- TASKS TO PERFORM -
a - In the post below about the Brillig to LLVM IR transpiler, what does the experiment make clear is the real problem?
b - List every area that the Brillig transpiler post below names as likely holding most of the interesting execution time for many programs.
c - Pick up the post below on the Brillig to LLVM IR transpiler after its final sentence, writing in the same voice.

- DOCUMENT SECTION -
You know what nobody asked for? A Brillig to LLVM IR transpiler.
But people did ask for faster Brillig execution, and this was an experiment to explore if native code could achieve it. The TLDR is that it does. Kind of. Sometimes. But for reasons largely independent of this approach, downsides, and we shouldn't use this. We could take some learnings from this experiment and get most of the benefits in the rust Brillig execution VM with none of the downsides.
It also makes it quite clear that the real problem is poor Brillig bytecode generation in certain edge cases, rather than a slow execution engine. The majority of interesting execution time for many programs will likely be in blackboxes, field arithmetic, foreign calls, oracles etc.
This may have some use in the future, as some kind of AVM JIT transpiler for super-fast public function execution, if we're pushing limits.

- DATASET ENTRIES -
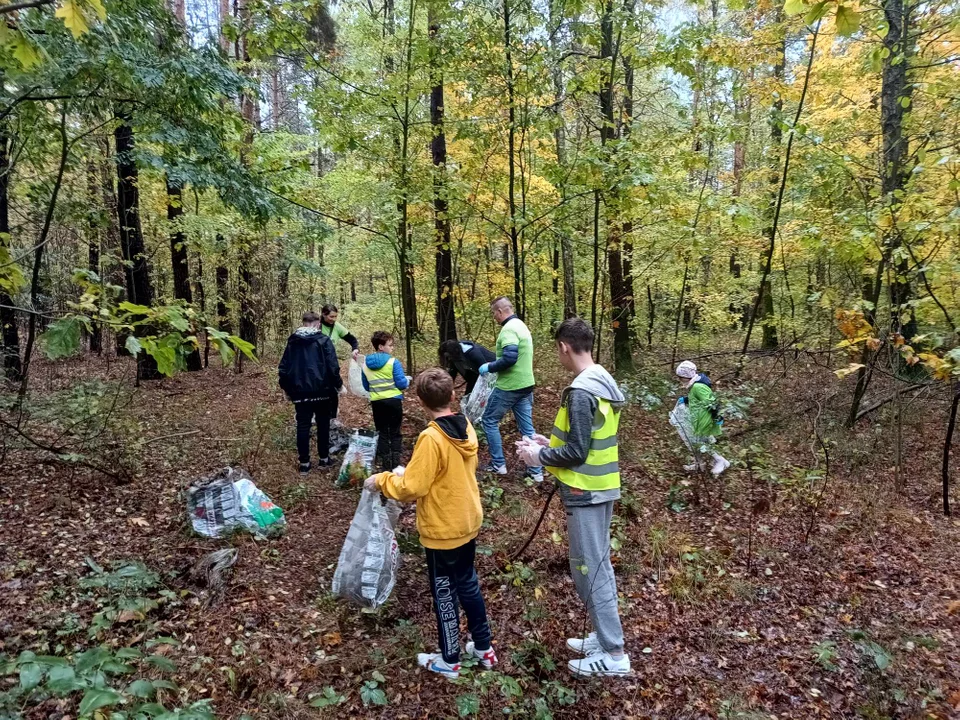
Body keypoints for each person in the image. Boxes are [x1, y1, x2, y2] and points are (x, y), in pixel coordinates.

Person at [365, 368, 497, 680]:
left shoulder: (431, 437)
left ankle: (450, 659)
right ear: (453, 396)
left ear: (421, 401)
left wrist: (383, 480)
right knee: (467, 582)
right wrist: (408, 473)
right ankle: (483, 647)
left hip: (444, 528)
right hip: (467, 518)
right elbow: (444, 473)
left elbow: (413, 488)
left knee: (444, 592)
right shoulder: (466, 426)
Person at [516, 318, 630, 678]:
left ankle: (614, 654)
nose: (559, 356)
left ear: (564, 347)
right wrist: (549, 445)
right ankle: (604, 635)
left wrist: (539, 458)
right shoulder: (602, 380)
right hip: (601, 486)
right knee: (597, 565)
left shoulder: (582, 391)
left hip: (587, 490)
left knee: (591, 569)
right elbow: (589, 440)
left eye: (557, 350)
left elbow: (578, 452)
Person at [478, 297, 542, 480]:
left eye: (493, 314)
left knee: (489, 421)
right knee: (527, 429)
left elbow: (510, 358)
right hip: (526, 384)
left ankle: (498, 464)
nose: (494, 317)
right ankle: (536, 472)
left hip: (510, 386)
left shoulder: (508, 330)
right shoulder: (521, 325)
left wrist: (489, 367)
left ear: (499, 311)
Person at [278, 311, 343, 474]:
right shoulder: (324, 341)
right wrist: (339, 385)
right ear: (318, 324)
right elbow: (333, 366)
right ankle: (323, 459)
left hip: (300, 392)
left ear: (303, 322)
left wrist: (286, 388)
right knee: (323, 423)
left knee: (303, 425)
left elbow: (283, 368)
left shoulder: (293, 342)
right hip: (323, 390)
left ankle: (304, 464)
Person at [361, 331, 410, 470]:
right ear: (381, 347)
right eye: (390, 345)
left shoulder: (365, 365)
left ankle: (385, 463)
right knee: (395, 431)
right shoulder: (393, 362)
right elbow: (401, 384)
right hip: (394, 401)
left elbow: (366, 386)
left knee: (382, 431)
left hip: (377, 402)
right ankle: (396, 463)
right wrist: (407, 381)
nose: (392, 348)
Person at [674, 360, 730, 476]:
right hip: (697, 418)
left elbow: (711, 402)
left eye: (680, 377)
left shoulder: (698, 387)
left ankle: (720, 460)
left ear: (686, 376)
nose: (679, 380)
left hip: (703, 420)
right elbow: (697, 399)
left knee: (702, 442)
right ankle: (699, 464)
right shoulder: (694, 385)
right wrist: (685, 400)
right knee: (696, 442)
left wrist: (717, 416)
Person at [320, 304, 360, 421]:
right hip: (315, 364)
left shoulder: (337, 327)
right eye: (331, 317)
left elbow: (352, 339)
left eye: (335, 317)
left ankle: (333, 417)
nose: (333, 319)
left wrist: (355, 349)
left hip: (330, 363)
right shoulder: (317, 325)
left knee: (333, 390)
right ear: (323, 314)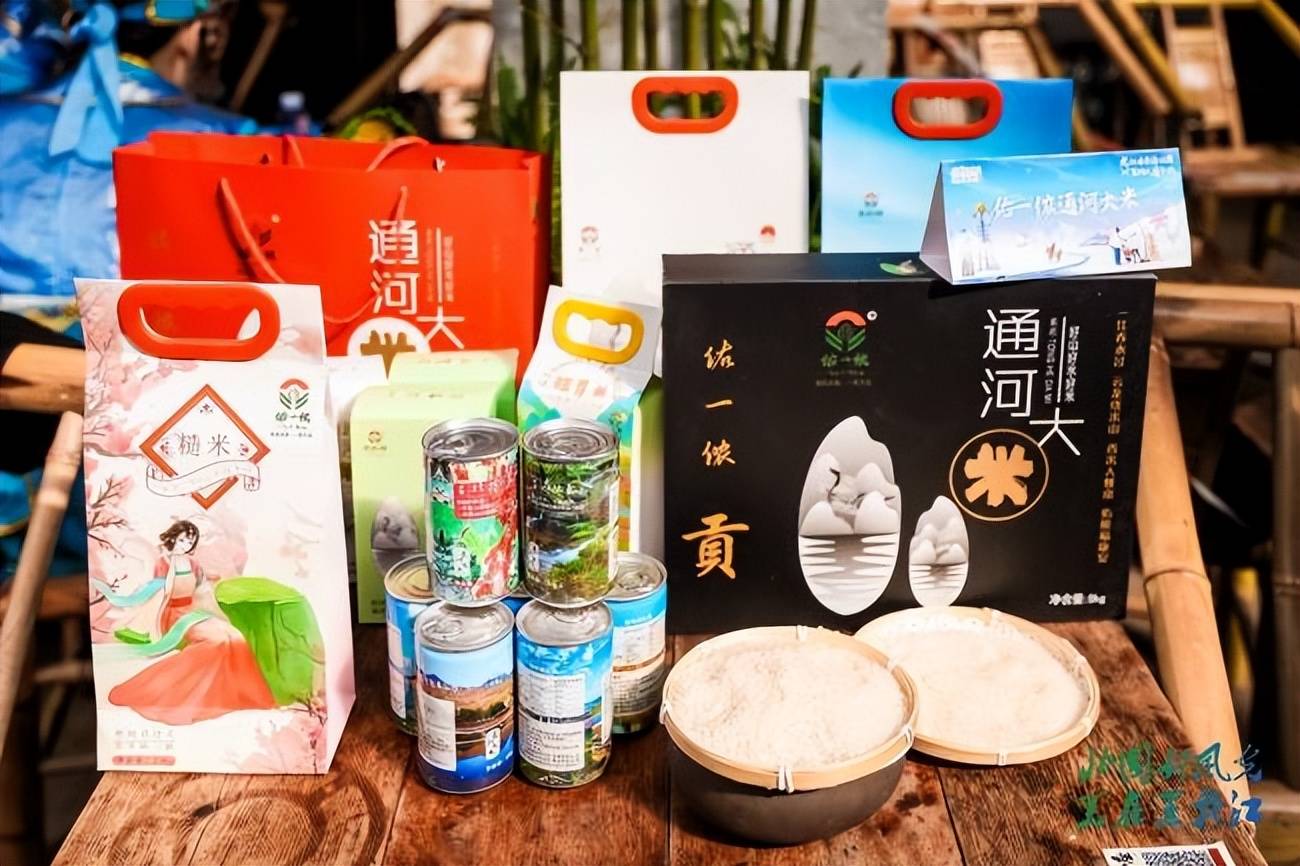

- ANSWERS FOR EACH ITEM -
a - Poor Brillig bytecode generation in certain edge cases, rather than a slow execution engine.

b - Blackboxes, field arithmetic, foreign calls, oracles

c -
- It uses rusts
inkwell
library to generate the LLVM IR. - The calldata is embedded in the program, taken from
Prover.toml
. - The program allocates the memory and the heap as a contiguous range of 256 bit "words".
- Field arithmetic will convert a field to montgomery form if it's not already, and track by setting msb to 1.
- Field arithmetic and Blackbox functions are implemented via calls into barretenberg c binds.
- It's probably not as optimised as it could be. But it does attempt to use the correct width operations for integer arithmetic.
On with some numbers.
This whole thing was kicked off when Mikes blob-lib was revealed to take "an hour to compile". By compile it's possible he meant "run a test", which combines compilation and execution. Since then improvements have been made:
- Zac did some shenanigans to get it down to 15m.
- The Brillig VM had a bunch of memory allocations removed from the critical path.
- The Brillig codegen was improved to output 1/3rd less opcodes around array copies (in
aztec-packages
at least).
In aggregate these have got the test_barycentric
run down to about 3m.
I modifed nargo to output the precise time executing so as to not conflate with compilation (which is pretty fast in all cases).
For native times with a *
I subtracted 1500us (1.5ms) as that seems to be the overhead of running an empty program.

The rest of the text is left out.